NATIONAL BUREAU OF ECONOMIC RESEARCH
NATIONAL BUREAU OF ECONOMIC RESEARCH

Teacher Incentives

"Teacher attendance did not improve, homework assignments did not increase, and pedagogy did not change. There is, however, evidence that teachers increased effort to raise short-run test scores by conducting more test preparation sessions. The test score gains evaporated after the end of the incentive program."

Giving merit pay increases to teachers in U.S. schools with improved student scores on standardized tests has been promoted enthusiastically as one solution to the dismal performance of some public schools. In Teacher Incentives (NBER Working Paper No. 9671), co-authors Paul Glewwe, Nauman Ilias, and Michael Kremer analyze data from a randomized evaluation with similar teacher incentives in Kenya and find "little evidence" that "teachers responded to the program by taking steps to reduce dropouts or increasing effort on stimulating long-run learning."

As in the United States, teacher salaries in Kenya are set primarily through collective bargaining. Hiring is based on academic qualifications, and salaries depend primarily on education and experience. Strong civil service and union protection make teachers difficult to fire. With benefits included, Kenyan teachers' total compensation is earn up to 5 times the average annual per capita income in that country.

There are waiting lists for jobs and substantial unemployment among people qualified to be teachers. Absenteeism is also a serious problem. Teachers are absent from school about 20 percent of the time; one study from 1999 suggests that about 45 percent of the time, classes go unattended.

In 1997, a Dutch charity sponsored a two-year program of prizes for the top-scoring and most-improved schools based on 4th through 8th grade student scores on district exams in two Western Kenyan districts. Fifty schools were randomly selected out of the 100 that applied. To discourage schools from manipulating the pool of students taking the exams, students who did not take the exam were assigned low scores. Prizes were comparable to merit pay programs in the United States, ranging in value from 21 to 43 percent of teacher monthly salaries.
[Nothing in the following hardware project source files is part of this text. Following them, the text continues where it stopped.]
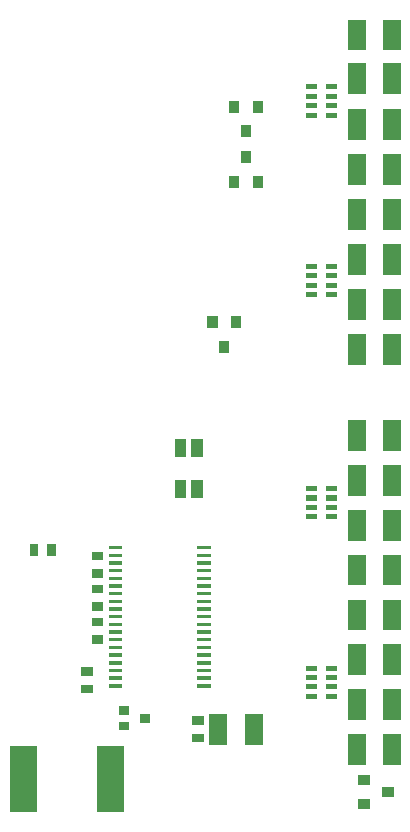
<source format=gbr>
G04 start of page 10 for group -4015 idx -4015 *
G04 Title: (unknown), toppaste *
G04 Creator: pcb 20110918 *
G04 CreationDate: Tue 21 Aug 2012 15:57:03 GMT UTC *
G04 For: rob *
G04 Format: Gerber/RS-274X *
G04 PCB-Dimensions: 157480 283465 *
G04 PCB-Coordinate-Origin: lower left *
%MOIN*%
%FSLAX25Y25*%
%LNTOPPASTE*%
%ADD120R,0.0906X0.0906*%
%ADD119R,0.0394X0.0394*%
%ADD118R,0.0290X0.0290*%
%ADD117R,0.0340X0.0340*%
%ADD116R,0.0118X0.0118*%
%ADD115R,0.0283X0.0283*%
%ADD114R,0.0600X0.0600*%
%ADD113R,0.0167X0.0167*%
G54D113*X103001Y243309D02*X104871D01*
X103001Y240159D02*X104871D01*
X103001Y237010D02*X104871D01*
X103001Y233860D02*X104871D01*
X109694Y243309D02*X111564D01*
X109694Y240159D02*X111564D01*
X109694Y237010D02*X111564D01*
X109694Y233860D02*X111564D01*
X109694Y40157D02*X111564D01*
X109694Y43307D02*X111564D01*
X109694Y46456D02*X111564D01*
X109694Y49606D02*X111564D01*
X103001Y40157D02*X104871D01*
X103001Y43307D02*X104871D01*
X103001Y46456D02*X104871D01*
X103001Y49606D02*X104871D01*
G54D114*X130708Y24559D02*Y20323D01*
X118988Y24559D02*Y20323D01*
X130708Y39519D02*Y35283D01*
X118988Y39519D02*Y35283D01*
X130708Y54480D02*Y50244D01*
X118988Y54480D02*Y50244D01*
X130708Y69441D02*Y65205D01*
X118988Y69441D02*Y65205D01*
G54D115*X65658Y26217D02*X66626D01*
X65658Y32051D02*X66626D01*
X17251Y89461D02*Y88493D01*
X11417Y89461D02*Y88493D01*
G54D114*X130708Y84401D02*Y80165D01*
X118988Y84401D02*Y80165D01*
X118989Y202906D02*Y198670D01*
X130709Y202906D02*Y198670D01*
X118989Y187946D02*Y183710D01*
X130709Y187946D02*Y183710D01*
G54D116*X36908Y89766D02*X40254D01*
X36908Y87207D02*X40254D01*
X36908Y84648D02*X40254D01*
X36908Y82089D02*X40254D01*
X36908Y79530D02*X40254D01*
X36908Y76971D02*X40254D01*
X36908Y74412D02*X40254D01*
X36908Y71853D02*X40254D01*
X36908Y69294D02*X40254D01*
X36908Y66735D02*X40254D01*
X36908Y64176D02*X40254D01*
X36908Y61617D02*X40254D01*
X36908Y59058D02*X40254D01*
X36908Y56499D02*X40254D01*
X36908Y53940D02*X40254D01*
X36908Y51381D02*X40254D01*
X36908Y48822D02*X40254D01*
X36908Y46263D02*X40254D01*
X36908Y43704D02*X40254D01*
X66436D02*X69782D01*
X66436Y46263D02*X69782D01*
X66436Y48822D02*X69782D01*
X66436Y51381D02*X69782D01*
X66436Y53940D02*X69782D01*
X66436Y56499D02*X69782D01*
X66436Y59058D02*X69782D01*
X66436Y61617D02*X69782D01*
X66436Y64176D02*X69782D01*
X66436Y66735D02*X69782D01*
X66436Y69294D02*X69782D01*
X66436Y71853D02*X69782D01*
X66436Y74412D02*X69782D01*
X66436Y76971D02*X69782D01*
X66436Y79530D02*X69782D01*
X66436Y82089D02*X69782D01*
X66436Y84648D02*X69782D01*
X66436Y87207D02*X69782D01*
X66436Y89766D02*X69782D01*
G54D115*X32193Y81174D02*X33161D01*
X32193Y87008D02*X33161D01*
G54D117*X120961Y12205D02*X121561D01*
X120961Y4405D02*X121561D01*
X129161Y8305D02*X129761D01*
G54D114*X130708Y99362D02*Y95126D01*
X118988Y99362D02*Y95126D01*
G54D115*X28650Y42592D02*X29618D01*
X28650Y48426D02*X29618D01*
G54D118*X41039Y35416D02*X41639D01*
X41039Y30316D02*X41639D01*
X48039Y32816D02*X48639D01*
G54D114*X84600Y31252D02*Y27016D01*
X72880Y31252D02*Y27016D01*
G54D119*X65748Y124020D02*Y122052D01*
X60236Y124020D02*Y122052D01*
Y110240D02*Y108272D01*
X65748Y110240D02*Y108272D01*
G54D114*X118989Y262749D02*Y258513D01*
X130709Y262749D02*Y258513D01*
X118989Y248182D02*Y243946D01*
X130709Y248182D02*Y243946D01*
X118989Y232828D02*Y228592D01*
X130709Y232828D02*Y228592D01*
X118989Y217867D02*Y213631D01*
X130709Y217867D02*Y213631D01*
G54D113*X103002Y183465D02*X104872D01*
X103002Y180315D02*X104872D01*
X103002Y177166D02*X104872D01*
X103002Y174016D02*X104872D01*
X109695Y183465D02*X111565D01*
X109695Y180315D02*X111565D01*
X109695Y177166D02*X111565D01*
X109695Y174016D02*X111565D01*
G54D114*X130708Y114322D02*Y110086D01*
X118988Y114322D02*Y110086D01*
X130708Y129283D02*Y125047D01*
X118988Y129283D02*Y125047D01*
G54D115*X32193Y75985D02*X33161D01*
X32193Y70151D02*X33161D01*
X32193Y64961D02*X33161D01*
X32193Y59127D02*X33161D01*
G54D114*X118989Y172985D02*Y168749D01*
X130709Y172985D02*Y168749D01*
X118989Y158024D02*Y153788D01*
X130709Y158024D02*Y153788D01*
G54D117*X78739Y165262D02*Y164662D01*
X70939Y165262D02*Y164662D01*
X74839Y157062D02*Y156462D01*
X85986Y237044D02*Y236444D01*
X78186Y237044D02*Y236444D01*
X82086Y228844D02*Y228244D01*
X78186Y211983D02*Y211383D01*
X85986Y211983D02*Y211383D01*
X82086Y220183D02*Y219583D01*
G54D113*X109692Y99999D02*X111562D01*
X109692Y103149D02*X111562D01*
X109692Y106298D02*X111562D01*
X109692Y109448D02*X111562D01*
X102999Y99999D02*X104869D01*
X102999Y103149D02*X104869D01*
X102999Y106298D02*X104869D01*
X102999Y109448D02*X104869D01*
G54D120*X7875Y19094D02*Y6102D01*
X37009Y19094D02*Y6102D01*
M02*

</source>
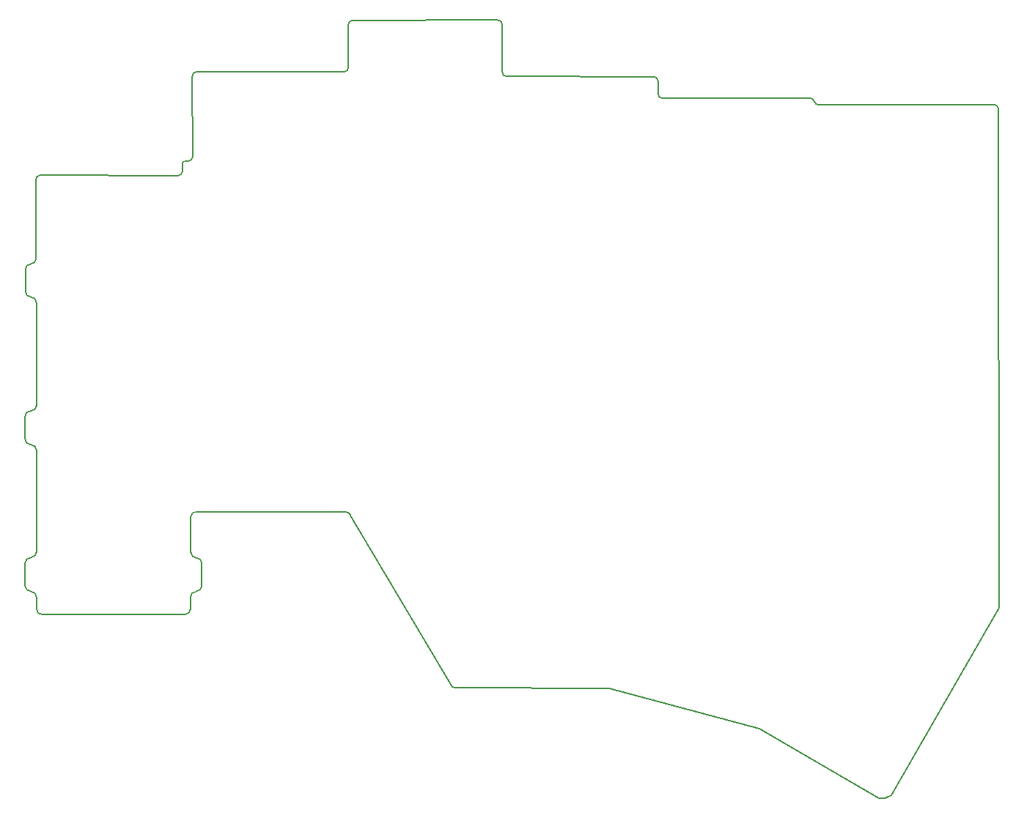
<source format=gbr>
G04 #@! TF.GenerationSoftware,KiCad,Pcbnew,(5.99.0-11177-g6c67dfa032)*
G04 #@! TF.CreationDate,2021-08-29T13:14:21+03:00*
G04 #@! TF.ProjectId,chocofi,63686f63-6f66-4692-9e6b-696361645f70,2.1*
G04 #@! TF.SameCoordinates,Original*
G04 #@! TF.FileFunction,Profile,NP*
%FSLAX46Y46*%
G04 Gerber Fmt 4.6, Leading zero omitted, Abs format (unit mm)*
G04 Created by KiCad (PCBNEW (5.99.0-11177-g6c67dfa032)) date 2021-08-29 13:14:21*
%MOMM*%
%LPD*%
G01*
G04 APERTURE LIST*
G04 #@! TA.AperFunction,Profile*
%ADD10C,0.150000*%
G04 #@! TD*
G04 APERTURE END LIST*
D10*
X187620000Y-53805000D02*
X167330400Y-53815020D01*
X93402711Y-62008311D02*
X77419200Y-61976000D01*
X175768000Y-133654800D02*
X188214000Y-112014000D01*
X160477200Y-125984000D02*
X174288668Y-133959600D01*
X125374400Y-121240811D02*
X143154400Y-121259600D01*
X166850400Y-53455020D02*
G75*
G03*
X166360498Y-53055000I-489902J-99980D01*
G01*
X166850400Y-53455020D02*
G75*
G03*
X167330400Y-53815020I480000J140000D01*
G01*
X166360498Y-53055000D02*
X149293200Y-53069020D01*
X94540847Y-60344447D02*
G75*
G03*
X95040847Y-59844447I0J500000D01*
G01*
X95517120Y-50006820D02*
G75*
G03*
X95017120Y-50506820I0J-500000D01*
G01*
X130310000Y-44036200D02*
X113530000Y-44049553D01*
X130810000Y-50053400D02*
X130810000Y-44536200D01*
X148293200Y-50569020D02*
X131310000Y-50553400D01*
X148793200Y-52569020D02*
X148793200Y-51069020D01*
X95017120Y-50506820D02*
X95040847Y-59844447D01*
X112547120Y-50006820D02*
X95517120Y-50006820D01*
X113030000Y-44549553D02*
X113047120Y-49506820D01*
X112547120Y-50006820D02*
G75*
G03*
X113047120Y-49506820I0J500000D01*
G01*
X113530000Y-44049553D02*
G75*
G03*
X113030000Y-44549553I0J-500000D01*
G01*
X130810000Y-44536200D02*
G75*
G03*
X130310000Y-44036200I-500000J0D01*
G01*
X130810000Y-50053400D02*
G75*
G03*
X131310000Y-50553400I500000J0D01*
G01*
X148793200Y-51069020D02*
G75*
G03*
X148293200Y-50569020I-500000J0D01*
G01*
X148793200Y-52569020D02*
G75*
G03*
X149293200Y-53069020I500000J0D01*
G01*
X188120000Y-54305000D02*
G75*
G03*
X187620000Y-53805000I-500000J0D01*
G01*
X95453200Y-100862652D02*
X112623600Y-100862652D01*
X94843600Y-105562400D02*
X94843600Y-101472252D01*
X94183200Y-60350400D02*
X94540847Y-60344447D01*
X93859999Y-60655200D02*
G75*
G02*
X94183200Y-60350400I294842J11115D01*
G01*
X113294857Y-101294883D02*
G75*
G03*
X112623600Y-100862652I-671257J-305117D01*
G01*
X75692000Y-106832400D02*
X75692000Y-109423200D01*
X95453200Y-110083600D02*
G75*
G03*
X94792800Y-110744000I0J-660400D01*
G01*
X77012800Y-110744000D02*
G75*
G03*
X76352400Y-110083600I-660400J0D01*
G01*
X125374400Y-121240811D02*
G75*
G02*
X125018800Y-121107200I0J540011D01*
G01*
X75742800Y-72847200D02*
X75742800Y-75438000D01*
X175768000Y-133654800D02*
G75*
G02*
X174288668Y-133959599I-1039306J1301890D01*
G01*
X77012800Y-93776800D02*
X77012800Y-105511600D01*
X76352400Y-93116400D02*
G75*
G02*
X75692000Y-92456000I0J660400D01*
G01*
X76962000Y-62433200D02*
X76962000Y-71628000D01*
X188120000Y-54305000D02*
X188214000Y-112014000D01*
X77012800Y-93776800D02*
G75*
G03*
X76352400Y-93116400I-660400J0D01*
G01*
X76352400Y-76047600D02*
G75*
G02*
X75742800Y-75438000I0J609600D01*
G01*
X94792800Y-112115600D02*
X94792800Y-110744000D01*
X76352400Y-72237600D02*
G75*
G03*
X76962000Y-71628000I0J609600D01*
G01*
X95453200Y-100862652D02*
G75*
G03*
X94843600Y-101472252I0J-609600D01*
G01*
X94792800Y-112115600D02*
G75*
G02*
X94132400Y-112776000I-660400J0D01*
G01*
X94843600Y-105562400D02*
G75*
G03*
X95504000Y-106222800I660400J0D01*
G01*
X93402711Y-62008311D02*
G75*
G03*
X93859911Y-61551111I0J457200D01*
G01*
X93860000Y-60655200D02*
X93859911Y-61551111D01*
X77012800Y-112115600D02*
X77012800Y-110744000D01*
X77012800Y-76708000D02*
G75*
G03*
X76352400Y-76047600I-660400J0D01*
G01*
X77012800Y-88595200D02*
G75*
G02*
X76403200Y-89204800I-609600J0D01*
G01*
X77012800Y-76708000D02*
X77012800Y-88595200D01*
X76403200Y-89204800D02*
X76352400Y-89204800D01*
X96113600Y-109423200D02*
G75*
G02*
X95453200Y-110083600I-660400J0D01*
G01*
X77012800Y-105511600D02*
G75*
G02*
X76352400Y-106172000I-660400J0D01*
G01*
X75692000Y-89865200D02*
G75*
G02*
X76352400Y-89204800I660400J0D01*
G01*
X113294857Y-101294883D02*
X125018800Y-121107200D01*
X75692000Y-89865200D02*
X75692000Y-92456000D01*
X95504000Y-106222800D02*
G75*
G02*
X96113600Y-106832400I0J-609600D01*
G01*
X76962000Y-62433200D02*
G75*
G02*
X77419200Y-61976000I457200J0D01*
G01*
X75692000Y-106832400D02*
G75*
G02*
X76352400Y-106172000I660400J0D01*
G01*
X77673200Y-112776000D02*
X94132400Y-112776000D01*
X75742800Y-72847200D02*
G75*
G02*
X76352400Y-72237600I609600J0D01*
G01*
X96113600Y-109423200D02*
X96113600Y-106832400D01*
X143154400Y-121259600D02*
X160477200Y-125984000D01*
X77673200Y-112776000D02*
G75*
G02*
X77012800Y-112115600I0J660400D01*
G01*
X76352400Y-110083600D02*
G75*
G02*
X75692000Y-109423200I0J660400D01*
G01*
M02*

</source>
Students in the incentive program schools were more likely to take the exams and had higher test scores, primarily in geography, history, and Christian religion, the subjects most susceptible to gains from extra coaching and memorization. The authors conclude that "Teacher attendance did not improve, homework assignments did not increase, and pedagogy did not change. There is, however, evidence that teachers increased effort to raise short-run test scores by conducting more test preparation sessions." The test score gains evaporated after the end of the incentive program.